Description of the task
Can you rewrite the lines of the listing below, from its first line through the line containing "On peut ajouter" inclusive, as a JSON list of strings with one string per line and blank lines left out?

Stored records

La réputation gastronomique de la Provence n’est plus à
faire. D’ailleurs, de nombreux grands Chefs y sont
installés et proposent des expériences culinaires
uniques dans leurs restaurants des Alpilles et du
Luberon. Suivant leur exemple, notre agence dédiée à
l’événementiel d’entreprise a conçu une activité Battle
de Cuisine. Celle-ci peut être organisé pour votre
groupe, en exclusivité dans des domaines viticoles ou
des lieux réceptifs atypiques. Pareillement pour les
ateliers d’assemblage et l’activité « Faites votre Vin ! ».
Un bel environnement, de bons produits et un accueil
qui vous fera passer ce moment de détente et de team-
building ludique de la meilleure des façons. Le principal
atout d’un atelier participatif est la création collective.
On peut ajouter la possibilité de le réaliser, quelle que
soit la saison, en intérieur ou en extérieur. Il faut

Written answer
[
  "La réputation gastronomique de la Provence n’est plus à",
  "faire. D’ailleurs, de nombreux grands Chefs y sont",
  "installés et proposent des expériences culinaires",
  "uniques dans leurs restaurants des Alpilles et du",
  "Luberon. Suivant leur exemple, notre agence dédiée à",
  "l’événementiel d’entreprise a conçu une activité Battle",
  "de Cuisine. Celle-ci peut être organisé pour votre",
  "groupe, en exclusivité dans des domaines viticoles ou",
  "des lieux réceptifs atypiques. Pareillement pour les",
  "ateliers d’assemblage et l’activité « Faites votre Vin ! ».",
  "Un bel environnement, de bons produits et un accueil",
  "qui vous fera passer ce moment de détente et de team-",
  "building ludique de la meilleure des façons. Le principal",
  "atout d’un atelier participatif est la création collective.",
  "On peut ajouter la possibilité de le réaliser, quelle que"
]